Makes learn to depend on ourselves.
Erich Bloodaxe BSN
(14,733 posts)Not as greedy as our predecessors, but we grew up with the internet still in its infancy, so we're not as connected or as socially conscious as a whole, because we didn't get to see all of society's warts. We knew something was wrong, but we were so insulated by corporate-controlled media that we only got the perspectives the rulers wanted us to get. Only now are we finding out everything that was always wrong, but was kept from us in our schools, our TV and newspapers, thanks to social media.
ScreamingMeemie
(68,918 posts)...spare a segment of history for us Gen-Xers, why don't ya?
xmas74
(29,676 posts)Stuck in the middle and no one really cares what we think either way.
Even with the recession everyone talked about the Boomers and the Millennials. A few reports I've read said that some think Gen X might be the most screwed over in the end because it all hit at a time when we should be securing our careers, growing our families and growing our wealth yet many were unemployed or underemployed and couldn't afford to invest or buy homes.
Orrex
(63,260 posts)Tired, redundant analysis of a well-known and long-standing phenomenon, dressed up with a WE'RE DOOMED headline to grab eyeballs.

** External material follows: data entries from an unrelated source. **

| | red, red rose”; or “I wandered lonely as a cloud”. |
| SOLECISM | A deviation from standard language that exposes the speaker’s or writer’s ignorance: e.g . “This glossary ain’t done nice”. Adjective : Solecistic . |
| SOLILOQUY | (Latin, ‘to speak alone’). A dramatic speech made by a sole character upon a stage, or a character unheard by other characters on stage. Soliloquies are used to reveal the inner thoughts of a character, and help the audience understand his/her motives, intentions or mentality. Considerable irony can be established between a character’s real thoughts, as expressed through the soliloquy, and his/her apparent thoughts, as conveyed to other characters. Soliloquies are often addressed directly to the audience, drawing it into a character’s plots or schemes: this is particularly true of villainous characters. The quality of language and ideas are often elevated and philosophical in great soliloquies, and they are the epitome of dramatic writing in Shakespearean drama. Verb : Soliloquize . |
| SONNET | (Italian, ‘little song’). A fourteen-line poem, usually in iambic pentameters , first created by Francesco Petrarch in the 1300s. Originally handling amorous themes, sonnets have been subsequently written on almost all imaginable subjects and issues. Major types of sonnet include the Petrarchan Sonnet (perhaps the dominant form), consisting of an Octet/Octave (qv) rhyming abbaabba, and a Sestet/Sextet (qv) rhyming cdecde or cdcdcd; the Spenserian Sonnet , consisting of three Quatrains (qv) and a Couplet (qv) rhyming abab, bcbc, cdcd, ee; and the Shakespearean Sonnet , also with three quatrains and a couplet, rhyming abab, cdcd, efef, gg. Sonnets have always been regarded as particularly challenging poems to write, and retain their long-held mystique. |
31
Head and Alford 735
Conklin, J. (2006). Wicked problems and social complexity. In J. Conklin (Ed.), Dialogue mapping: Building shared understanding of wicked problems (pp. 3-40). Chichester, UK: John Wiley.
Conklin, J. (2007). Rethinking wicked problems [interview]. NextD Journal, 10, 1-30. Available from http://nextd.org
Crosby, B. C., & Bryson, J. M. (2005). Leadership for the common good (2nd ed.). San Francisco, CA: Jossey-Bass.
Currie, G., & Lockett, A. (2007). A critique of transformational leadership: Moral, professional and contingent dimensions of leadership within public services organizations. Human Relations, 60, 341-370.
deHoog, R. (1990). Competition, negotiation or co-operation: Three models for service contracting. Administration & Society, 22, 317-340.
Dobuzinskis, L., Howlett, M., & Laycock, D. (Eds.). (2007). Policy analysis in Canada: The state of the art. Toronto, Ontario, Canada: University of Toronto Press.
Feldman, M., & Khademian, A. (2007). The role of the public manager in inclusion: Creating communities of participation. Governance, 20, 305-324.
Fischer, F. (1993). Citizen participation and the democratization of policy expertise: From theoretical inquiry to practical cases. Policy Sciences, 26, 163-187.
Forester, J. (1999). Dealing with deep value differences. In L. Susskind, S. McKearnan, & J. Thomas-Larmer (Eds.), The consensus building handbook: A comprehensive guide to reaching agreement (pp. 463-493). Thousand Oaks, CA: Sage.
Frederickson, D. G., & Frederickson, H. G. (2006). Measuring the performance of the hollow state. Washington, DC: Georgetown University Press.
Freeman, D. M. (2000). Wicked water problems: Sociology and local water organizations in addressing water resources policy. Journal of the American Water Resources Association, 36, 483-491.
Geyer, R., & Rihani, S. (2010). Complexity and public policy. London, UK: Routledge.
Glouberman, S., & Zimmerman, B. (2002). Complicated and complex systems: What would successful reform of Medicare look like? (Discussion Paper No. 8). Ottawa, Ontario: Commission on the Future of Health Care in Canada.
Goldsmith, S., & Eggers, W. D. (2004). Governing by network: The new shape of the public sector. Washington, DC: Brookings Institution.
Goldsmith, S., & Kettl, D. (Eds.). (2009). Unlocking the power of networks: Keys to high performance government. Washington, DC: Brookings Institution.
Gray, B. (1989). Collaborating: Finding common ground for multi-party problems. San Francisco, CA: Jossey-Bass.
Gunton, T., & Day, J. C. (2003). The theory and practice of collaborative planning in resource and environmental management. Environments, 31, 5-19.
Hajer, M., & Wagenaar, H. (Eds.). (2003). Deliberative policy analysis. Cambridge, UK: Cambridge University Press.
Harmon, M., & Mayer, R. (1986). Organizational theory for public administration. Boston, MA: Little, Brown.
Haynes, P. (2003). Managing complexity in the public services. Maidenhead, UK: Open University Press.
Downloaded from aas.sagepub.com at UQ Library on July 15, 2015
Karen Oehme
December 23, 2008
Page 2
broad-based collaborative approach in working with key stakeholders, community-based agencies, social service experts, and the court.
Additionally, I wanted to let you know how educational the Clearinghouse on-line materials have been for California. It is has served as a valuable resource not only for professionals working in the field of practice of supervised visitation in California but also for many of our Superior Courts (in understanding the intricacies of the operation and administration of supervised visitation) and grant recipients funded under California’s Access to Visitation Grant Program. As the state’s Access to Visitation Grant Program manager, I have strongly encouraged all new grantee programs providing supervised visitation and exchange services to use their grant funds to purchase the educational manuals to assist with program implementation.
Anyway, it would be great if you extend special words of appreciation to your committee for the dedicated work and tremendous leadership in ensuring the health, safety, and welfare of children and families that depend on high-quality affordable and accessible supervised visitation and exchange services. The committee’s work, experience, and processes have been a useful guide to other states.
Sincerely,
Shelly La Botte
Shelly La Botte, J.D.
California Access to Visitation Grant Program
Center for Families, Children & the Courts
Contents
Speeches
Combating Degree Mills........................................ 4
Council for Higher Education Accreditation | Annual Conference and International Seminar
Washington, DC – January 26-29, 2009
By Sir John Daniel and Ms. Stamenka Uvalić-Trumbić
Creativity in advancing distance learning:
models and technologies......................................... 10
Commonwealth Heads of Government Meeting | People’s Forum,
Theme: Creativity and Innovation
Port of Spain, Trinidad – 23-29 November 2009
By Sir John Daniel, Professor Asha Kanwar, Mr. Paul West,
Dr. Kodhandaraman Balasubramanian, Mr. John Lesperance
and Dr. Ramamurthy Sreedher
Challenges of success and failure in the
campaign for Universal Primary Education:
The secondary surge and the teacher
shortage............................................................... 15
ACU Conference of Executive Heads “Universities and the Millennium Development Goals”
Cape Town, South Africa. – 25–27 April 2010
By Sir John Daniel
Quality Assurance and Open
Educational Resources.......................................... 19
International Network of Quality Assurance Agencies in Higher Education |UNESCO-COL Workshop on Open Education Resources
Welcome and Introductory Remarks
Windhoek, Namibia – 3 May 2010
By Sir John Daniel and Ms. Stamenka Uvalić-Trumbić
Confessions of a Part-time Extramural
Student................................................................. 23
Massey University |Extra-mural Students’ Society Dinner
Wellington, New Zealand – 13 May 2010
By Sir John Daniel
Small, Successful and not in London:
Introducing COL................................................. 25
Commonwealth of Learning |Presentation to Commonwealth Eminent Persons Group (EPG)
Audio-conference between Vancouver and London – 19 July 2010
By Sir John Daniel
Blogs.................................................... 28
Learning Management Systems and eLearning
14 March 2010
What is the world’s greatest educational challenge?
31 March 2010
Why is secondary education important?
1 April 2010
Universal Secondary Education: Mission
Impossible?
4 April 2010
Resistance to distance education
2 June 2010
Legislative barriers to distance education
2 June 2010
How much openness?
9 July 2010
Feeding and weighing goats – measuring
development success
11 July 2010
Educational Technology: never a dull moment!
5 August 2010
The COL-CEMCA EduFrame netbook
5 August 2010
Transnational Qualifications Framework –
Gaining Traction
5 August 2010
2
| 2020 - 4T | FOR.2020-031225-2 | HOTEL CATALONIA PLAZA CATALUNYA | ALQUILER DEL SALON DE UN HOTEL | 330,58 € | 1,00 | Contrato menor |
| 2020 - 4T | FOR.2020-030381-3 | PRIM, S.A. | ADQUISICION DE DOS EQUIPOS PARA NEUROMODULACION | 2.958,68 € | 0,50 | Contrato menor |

I don't fault the OP, but it's a greasy tactic by Salon.com
Zing Zing Zingbah
(6,496 posts)Yes, we still do exist.
cemaphonic
(4,138 posts)Not this time around though. Cruz and Rubio are both Xers
Rex
(65,616 posts)The original Latch Key Kids. America and the disposable generation.
0rganism
(23,984 posts)to me, the essence of GenX is represented best by Kurt Cobain -- a human being of great energy and talent but dismal lack of any hopeful vision which contributed both to his uniqueness and eventually to his own self-destruction.
Warren DeMontague
(80,708 posts)Like Obama, we have been quietly transformative.
I believe that.
Rex
(65,616 posts)But then again, we've had to be that way so we learned early.
Rex
(65,616 posts)We could say the same thing about the Boomers and Jim Morrison.
0rganism
(23,984 posts)i look in the mirror and see hints of Cobain. i see it in the faces of co-workers, friends, associates of various stripes: it's a kind of energetic world-weariness and self-neglect. but maybe that's just what i've learned to tune in to.
Rex
(65,616 posts)Not that I am saying he wasn't a huge cultural influence, I am comparing him to the frontman for the Doors. I don't really see anyone there much and that is my point. We are like a blackhole in some ways to the rest of society.
Zing Zing Zingbah
(6,496 posts)I'm a young X'er, but yeah I was totally into Nirvana back then, probably more so than the older X'ers at the time because I was still in high school. I don't think he is representative of our generation any more. We are all much older now. I'm not how I was in high school anymore. Life is a lot different. It is annoying to see that Gen X always gets skipped over, but we shouldn't be especially right now. We are the ones raising kids now. We have become experienced in our careers. The millennials are the new ones on the scene and the baby boomers are mostly retired now. Granted, the oldest millennials I would consider to be among my peers, but not the youngest ones. It seems to be the young ones (18 - 20 something) getting the attention and not the ones in their 30's.
Warren DeMontague
(80,708 posts)cemaphonic
(4,138 posts)Because the other major candidates look like aging Boomers to me.
Bucky
(54,087 posts)Which is why, as GenXer, I'm voting for Betty White
PasadenaTrudy
(3,998 posts)I don't even know anyone in their 20s, thank goodness.
whatthehey
(3,660 posts)This is the norm, and I haven't see any sign 2016 is any different (IA for one was down among 3o and unders)
Sunlei
(22,651 posts)cantbeserious
(13,039 posts)eom
alarimer
(16,245 posts)And they do not vote. So, from a political point of view, who really cares what they want?